Ashley Roberta, a university graduate who friends said could light up a room with her smile, died last Tuesday when she was involved in a car accident that injured another passenger and the driver. Roberta was 22.

The other passenger in the SUV, starting forward for the U.S. national soccer team Charlie Davies, was critically injured with a broken tibia and femur and fractures to the face and elbow. He is still hospitalized but expected to recover.

The accident occurred around about 3:15 a.m. when the SUV Roberta, Davies and an unidentified female driver were traveling in crashed into a metal guardrail on the southbound side of the George Washington Parkway, near the Memorial Bridge where the parkway crosses Boundary Channel. The force of the crashed crash split the SUV in two, according to media reports. Roberta was pronounced dead at the scene.

“She was hilarious and spunky, compassionate and friendly,” said Roberta’s former roommate, senior animal and avian sciences major Katie Ernest name. “She left a lasting impression on those she met without even knowing it. Ashley was the best and will never be forgotten by any of the lives she touched.”

Roberta was a native of Phoenix, Md., and graduated from Mercy High School in Baltimore. Roberta graduated from the university in May with a degree in criminology. Once out of college, Roberta lived in Baltimore and worked with Red Bull of America by organizing events at the university. She planned to attend law school and was interviewing for a job as a paralegal, said Lauren Palmere, a friend and senior family studies major. Her funeral was held Friday at Ruck Funeral Home in Towson.

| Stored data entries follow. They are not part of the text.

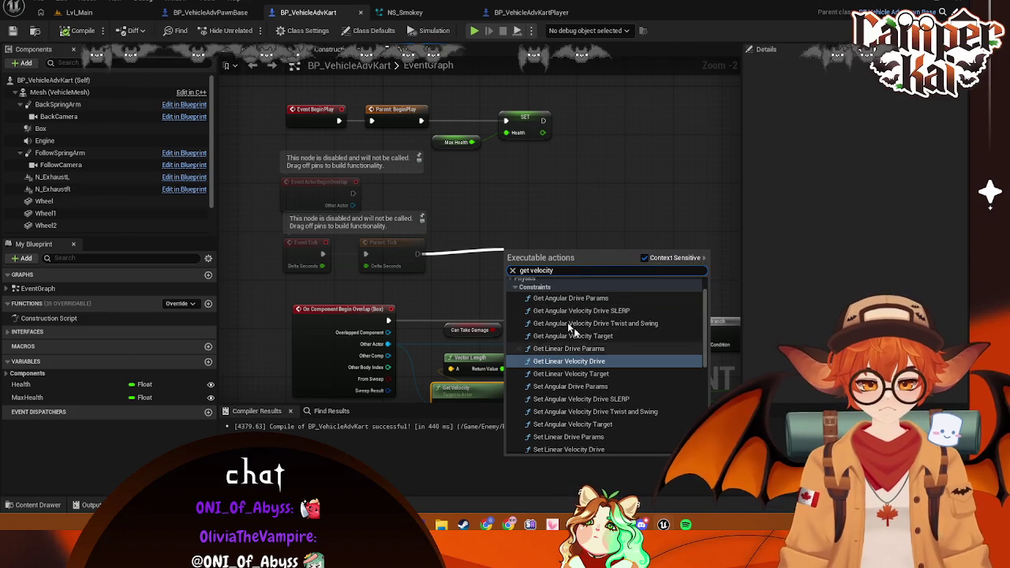
pyautogui.press('Escape')
pyautogui.click(476, 390)
pyautogui.press('ctrl+c')
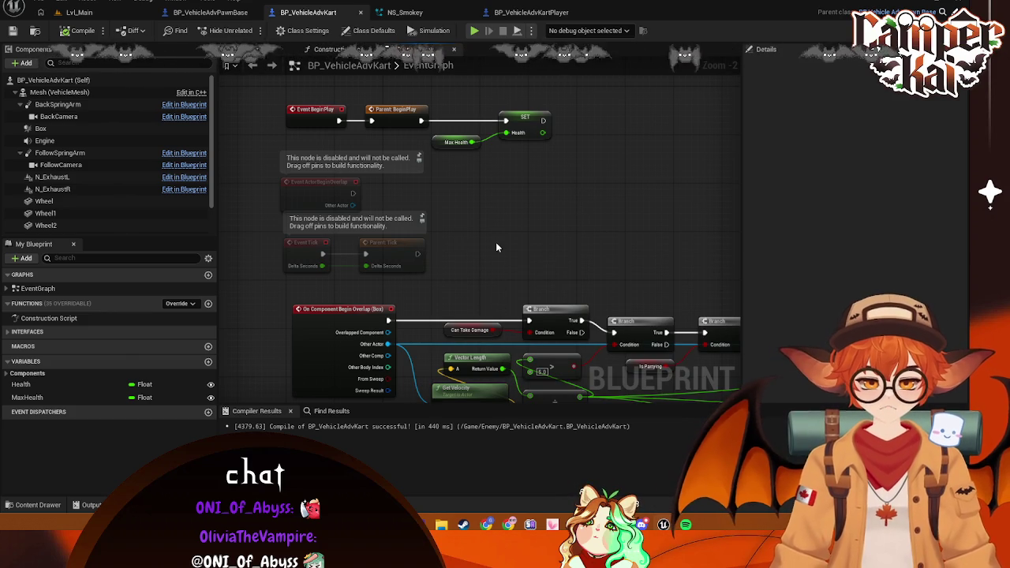
pyautogui.press('ctrl+v')
pyautogui.moveTo(515, 246)
pyautogui.mouseDown()
pyautogui.moveTo(410, 286)
pyautogui.moveTo(599, 233)
pyautogui.moveTo(585, 229)
pyautogui.mouseUp()
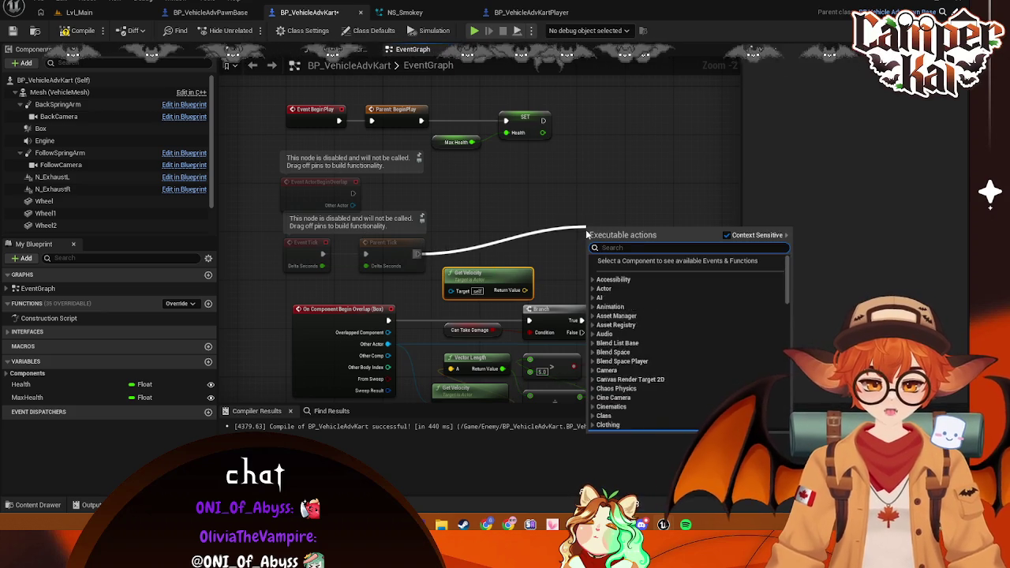
# Add a Branch after Event Tick, plus greater-than and Vector Length nodes off Get Velocity
pyautogui.write('branch')
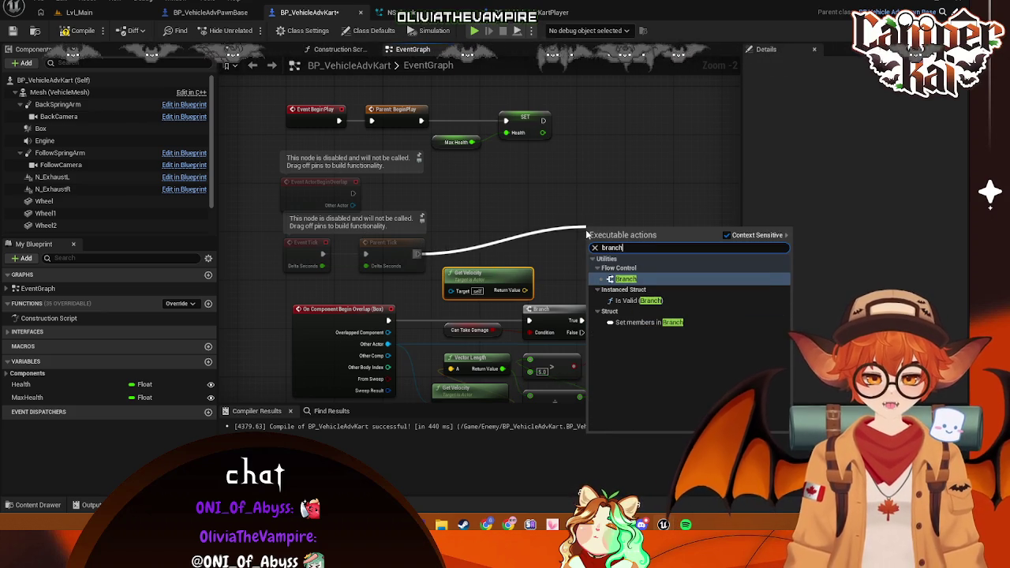
pyautogui.click(624, 278)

Friends describe her as congenial and outgoing, and they said she never failed to seize the moment.

“She was full of life and living it to the fullest sums her up best,” Ernest said. “She took advantage of every opportunity whether socially or academically and had a million hilarious stories to back them up with.”

“She was contagious,” Palmere said. “Just by being friends with her made others more outgoing and she never left anyone out. You really can’t replace her.”

“She’s the girl in the room that everyone wants to talk to,” Palmere added. “She was the life of the party — 99 percent of the time she had a smile on her face. She’s one in a million.”